Even when Jakes admits to seeing some positives, like progress toward peace in the Middle East, she spun them negatively.
Mr. Pompeo has steadfastly supported Israel by defying internationally recognized norms, such as by moving the American Embassy in Israel to Jerusalem and declaring Israeli sovereignty over the Golan Heights and the legitimacy of West Bank settlements. As an evangelical Christian -- a group that makes up a key conservative political constituency -- Mr. Pompeo has sometimes framed actions against Iran in religious terms linked to Israel and biblical prophecy.
Conservative evangelism is treated as nutty by the Times, while liberal evangelism is respected.
Jakes wasn’t done. A tweet that Pompeo sent out on Tuesday sent her into paroxysms of race-based outrage.
Multiculturalism “is not who America is,” Secretary of State Mike Pompeo said on his last full day at the State Department, a curious message from a diplomat whose own ancestors were immigrants from Italy, and one that ran counter to the United States’ long-held pride in being a melting pot of cultures.
In a post on Twitter, Mr. Pompeo, who has overseen a State Department where diplomats of color have been ignored, passed over or otherwise pressured to resign, also decried what he described as a sop to political correctness that he said “points in one direction -- authoritarianism.”
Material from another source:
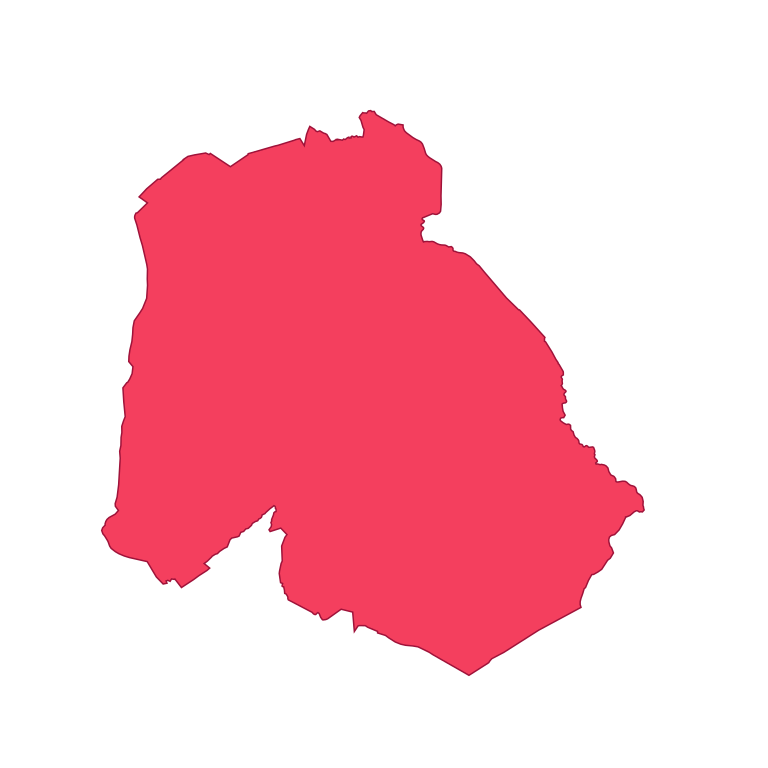 Jacona, Michoacán, Mexico, rotated 14°
{"feature_id": "50627088B36086667335144", "entity_name": "Jacona", "entity_type": "district", "adm_level": 2, "iso_a3": "MEX", "parent_name": "Mexico", "parent_adm1": "Michoacán", "projection": "mercator", "projection_center": [-102.302, 19.941], "detail": "fine", "context": "isolated", "style": "filled", "palette": "rose", "viewbox_px": 768, "rotation_deg": 14, "n_neighbors": 0, "source": "geoboundaries", "source_scale": "gbopen_adm2", "svg_char_len": 6170}
<svg xmlns="http://www.w3.org/2000/svg" viewBox="0 0 768 768"><g transform="rotate(14 384 384)"><path d="M135.0,214.7L135.3,214.9L118.2,237.7L117.5,239.4L114.9,240.1L106.5,252.0L101.1,261.7L110.7,265.5L103.3,277.5L102.0,278.2L101.5,280.6L101.6,282.3L102.0,283.5L105.7,289.4L111.9,301.0L116.1,308.1L124.9,325.4L126.7,329.7L128.9,339.4L130.7,345.5L133.0,358.3L131.5,369.1L129.9,373.9L126.4,383.1L126.8,390.1L128.1,396.7L129.1,403.8L129.2,412.2L129.8,418.6L130.9,424.0L136.2,427.9L137.1,434.9L136.1,440.6L134.9,444.4L134.1,445.0L131.6,450.9L135.8,464.2L140.8,478.3L140.2,482.7L139.8,488.5L141.4,494.5L141.8,499.4L143.6,507.3L143.8,513.2L146.0,519.8L150.9,545.9L152.4,558.3L152.1,565.1L152.9,567.6L156.9,571.0L154.7,575.3L149.6,580.0L148.0,582.4L147.3,584.7L147.2,587.3L147.6,588.3L145.8,591.6L145.5,594.4L147.5,597.4L149.7,599.0L153.3,602.5L154.4,603.7L157.0,607.6L159.0,609.5L164.0,611.7L167.8,612.8L173.5,613.7L178.7,614.0L197.2,613.6L209.8,626.3L218.1,631.5L221.6,629.8L220.2,627.8L221.7,626.8L224.2,627.2L225.0,624.6L228.3,624.2L228.4,623.9L236.7,630.5L246.6,619.8L250.8,614.7L257.3,607.8L259.4,604.8L252.9,601.7L255.4,598.7L258.6,593.5L258.8,592.8L261.5,590.0L263.4,588.9L265.0,586.2L268.6,582.2L271.3,580.0L272.3,572.3L273.6,570.3L278.8,567.7L280.2,566.6L280.9,562.6L283.5,561.0L284.9,558.1L287.2,556.9L289.6,553.2L289.9,551.4L290.2,550.9L292.4,548.6L294.5,547.3L295.2,545.2L296.2,544.5L297.2,543.2L297.4,542.5L297.4,540.5L299.8,538.6L300.4,537.3L303.6,532.5L306.2,529.3L306.5,528.7L306.9,528.7L308.0,529.2L308.4,529.7L308.6,530.8L309.2,531.2L309.8,532.3L310.1,533.9L309.0,534.5L308.3,535.6L308.4,537.8L307.8,542.3L307.8,543.3L308.2,544.0L307.8,545.8L308.9,547.5L309.1,549.6L307.7,553.3L309.2,554.7L318.7,548.8L326.3,553.6L325.0,556.7L323.9,566.0L328.1,580.4L327.6,583.0L327.9,590.8L328.2,593.2L331.7,601.8L333.9,602.1L333.9,604.3L334.1,604.9L334.6,605.1L335.7,605.0L337.2,608.0L338.3,611.2L339.7,611.4L341.3,612.8L342.3,614.1L342.7,615.7L343.4,616.6L369.4,622.9L371.2,624.1L372.5,624.4L373.5,624.2L374.9,621.9L375.3,621.8L376.7,622.5L378.9,625.6L381.1,627.5L381.8,627.7L384.4,626.7L386.1,625.5L396.9,612.9L408.8,612.9L415.1,631.3L417.4,624.9L418.8,624.3L424.3,623.0L427.2,624.0L437.6,625.6L438.0,627.1L446.3,627.6L450.1,629.2L457.3,631.6L463.2,632.4L468.1,632.3L475.3,631.2L480.6,630.8L492.5,633.3L497.2,634.9L536.9,646.1L553.0,629.1L553.9,626.6L555.1,624.4L565.3,615.3L593.7,585.4L629.2,553.1L627.7,550.6L627.0,547.8L627.0,544.3L627.5,539.2L627.7,534.3L628.8,532.7L629.9,525.2L631.7,518.7L633.5,518.0L637.1,514.6L640.1,511.1L643.6,500.9L645.7,498.3L647.5,492.4L644.5,488.0L642.3,486.3L640.4,482.8L639.7,480.6L639.8,477.9L641.3,475.9L644.2,474.3L647.4,468.8L649.4,461.9L650.8,454.6L650.7,454.5L651.0,454.3L651.2,454.5L654.4,452.1L657.7,447.5L659.4,446.0L660.4,445.7L662.8,446.4L664.1,445.8L665.7,445.6L666.9,443.3L666.0,441.8L665.5,440.4L664.6,439.1L663.9,435.3L662.0,431.6L661.1,430.8L658.9,429.4L657.1,428.9L655.7,428.1L655.2,427.4L654.3,425.4L653.4,423.9L651.8,422.9L650.2,422.7L647.7,422.7L645.4,421.8L643.1,420.5L641.4,420.1L638.9,420.6L634.5,422.6L633.1,422.7L632.6,422.4L631.7,419.9L630.0,418.4L629.1,417.9L626.5,417.5L625.4,416.7L623.3,414.5L621.6,411.3L619.4,409.8L617.5,409.3L614.4,409.4L613.2,410.0L610.6,409.9L609.2,410.4L608.5,409.4L609.7,407.6L609.5,406.9L608.8,406.2L606.3,404.7L606.0,404.2L605.7,403.5L605.8,401.6L605.4,401.5L605.0,400.7L604.9,398.5L604.4,397.3L602.7,394.8L601.6,394.6L598.2,395.9L597.6,395.8L596.5,395.0L595.4,394.8L594.8,395.1L593.8,396.4L593.2,396.6L592.4,396.5L591.5,395.3L590.7,394.8L588.4,394.8L587.5,394.0L586.7,392.0L586.0,391.2L584.4,390.1L583.1,389.7L582.4,389.3L580.7,387.5L579.0,384.5L577.5,383.9L576.1,382.8L575.0,379.0L573.8,378.4L573.0,378.3L572.4,378.4L570.6,379.2L567.3,378.3L564.3,377.0L563.5,376.2L563.6,374.5L564.9,373.6L566.5,373.2L567.3,370.4L564.4,367.2L562.9,363.9L562.1,361.5L561.8,361.1L561.8,360.0L562.9,359.1L564.6,358.4L565.2,357.6L565.4,357.0L565.3,356.4L563.7,354.5L563.1,352.4L561.3,351.1L561.1,350.5L561.2,349.4L562.4,347.4L562.2,346.7L561.0,346.0L559.5,345.7L558.3,344.7L557.1,343.3L556.3,342.8L556.8,341.6L557.0,340.4L556.0,337.8L556.0,336.5L555.7,335.9L554.4,334.7L554.2,334.1L554.5,333.1L555.8,331.8L555.2,329.4L554.8,328.5L549.0,322.5L548.2,322.2L547.7,321.1L544.8,318.5L539.3,312.4L530.7,304.1L530.1,303.8L529.4,303.8L528.7,301.0L528.9,299.9L510.9,287.8L497.5,279.3L496.7,279.5L482.0,270.9L454.1,251.0L447.8,246.3L444.7,245.0L441.8,242.7L437.1,239.8L431.5,238.0L428.8,237.8L424.7,238.4L422.4,238.4L421.5,238.1L419.3,238.2L418.6,237.5L418.1,235.7L417.6,235.2L417.2,234.9L416.0,234.4L413.6,235.4L410.9,234.6L409.6,234.5L405.9,235.2L404.0,235.3L401.9,235.1L397.9,234.0L396.2,234.0L393.4,235.0L391.4,235.2L388.7,236.1L387.9,236.1L388.1,236.5L387.9,236.6L387.0,235.5L383.9,230.5L383.4,228.8L383.3,227.4L383.6,226.3L384.7,224.4L384.8,223.1L384.2,222.5L381.8,221.4L381.4,220.6L381.5,220.0L383.4,217.8L383.8,216.4L383.5,215.9L381.4,215.2L381.0,214.5L381.0,214.1L381.2,213.5L382.3,212.7L390.0,207.0L392.9,207.0L394.4,206.5L396.4,204.6L397.1,202.7L396.0,195.9L393.8,187.7L387.9,161.0L387.3,159.7L386.4,158.5L384.9,157.2L382.7,156.2L380.4,155.7L373.5,153.4L371.5,152.5L369.8,151.4L368.6,150.1L365.9,145.6L363.3,141.9L361.6,140.5L359.7,139.7L356.1,139.0L352.4,137.9L344.9,134.8L342.8,133.5L341.6,132.1L340.4,130.2L339.8,128.0L334.8,128.4L333.2,129.6L332.4,130.8L330.9,130.0L325.1,128.6L311.3,124.6L308.6,121.9L306.1,122.6L305.0,121.9L302.9,122.8L301.6,125.5L300.3,125.5L298.8,125.9L297.7,125.8L295.9,129.5L295.5,131.4L297.9,133.8L301.5,140.0L303.2,142.0L303.8,147.3L303.8,149.4L302.8,149.7L300.4,149.9L299.1,150.8L297.4,149.8L295.2,151.6L293.6,151.2L292.9,151.3L292.2,152.1L292.5,153.1L290.7,153.8L290.2,153.0L289.0,153.8L287.3,156.1L286.4,156.2L285.7,156.0L284.6,157.5L279.5,157.8L279.3,157.9L280.2,158.2L278.0,158.9L276.0,160.9L273.7,161.4L268.2,155.7L266.3,155.2L264.8,155.2L260.5,153.9L258.3,155.3L256.9,155.1L254.9,153.7L249.7,152.0L249.1,155.3L248.5,160.5L249.0,172.0L243.0,166.2L239.1,168.3L238.1,169.1L223.3,178.1L220.5,179.5L196.5,193.4L196.5,194.5L182.4,210.3L159.7,202.3L158.8,203.7L155.1,203.0L144.6,207.6L138.7,210.6L135.0,214.7Z" fill="#f43f5e" stroke="#9f1239" stroke-width="1.5"/></g></svg>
Jakes put her own paranoid partisan spin on the tweet. What does this have to do with Kamala Harris?
The tweet infuriated American diplomats abroad and in the United States who described it as a final insult by an administration that has promoted far more white male Foreign Service Officers than women or people of color….
Mr. Pompeo’s post was particularly notable in that it came the day before Kamala Harris will be inaugurated as the first woman of color to hold the office of vice president.